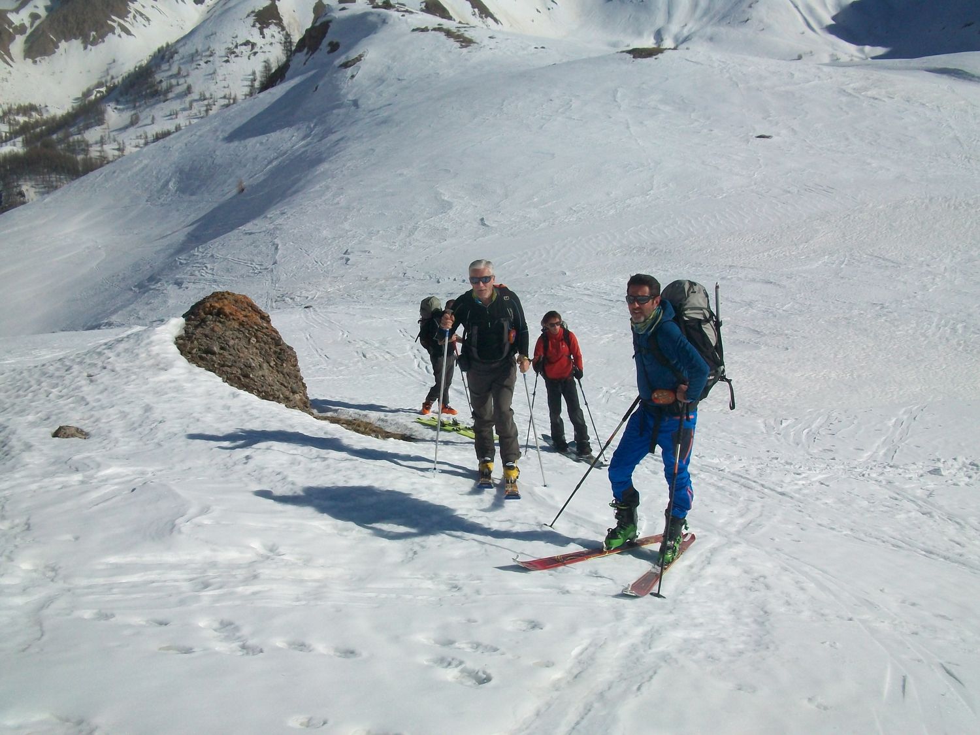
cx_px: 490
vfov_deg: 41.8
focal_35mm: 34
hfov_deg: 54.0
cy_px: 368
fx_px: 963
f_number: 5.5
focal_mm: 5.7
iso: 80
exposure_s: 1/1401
---
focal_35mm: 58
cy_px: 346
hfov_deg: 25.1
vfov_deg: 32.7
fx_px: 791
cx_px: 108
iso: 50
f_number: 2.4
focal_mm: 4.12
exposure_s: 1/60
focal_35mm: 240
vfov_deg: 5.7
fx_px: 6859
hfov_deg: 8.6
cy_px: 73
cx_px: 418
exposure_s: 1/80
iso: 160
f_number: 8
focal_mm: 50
...
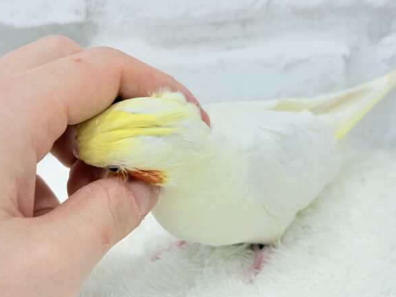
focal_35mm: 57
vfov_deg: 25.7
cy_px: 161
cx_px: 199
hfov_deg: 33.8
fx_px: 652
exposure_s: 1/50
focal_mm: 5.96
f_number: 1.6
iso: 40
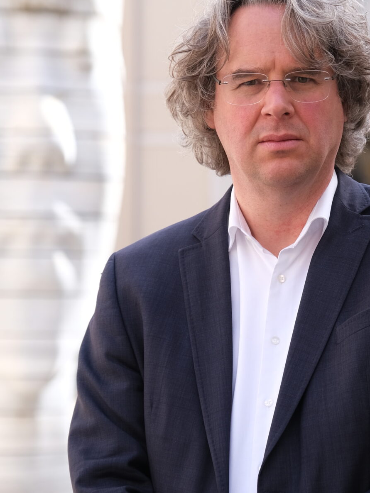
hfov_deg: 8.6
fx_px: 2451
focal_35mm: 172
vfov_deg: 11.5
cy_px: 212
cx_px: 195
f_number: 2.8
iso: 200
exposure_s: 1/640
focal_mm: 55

## Work to complete
Look through the material above and print exactly the lines from the one containing "exposure_s: 1/60" to the one containing "focal_mm: 50", both included, and nothing more.

## Answer to the problem
exposure_s: 1/60
focal_35mm: 240
vfov_deg: 5.7
fx_px: 6859
hfov_deg: 8.6
cy_px: 73
cx_px: 418
exposure_s: 1/80
iso: 160
f_number: 8
focal_mm: 50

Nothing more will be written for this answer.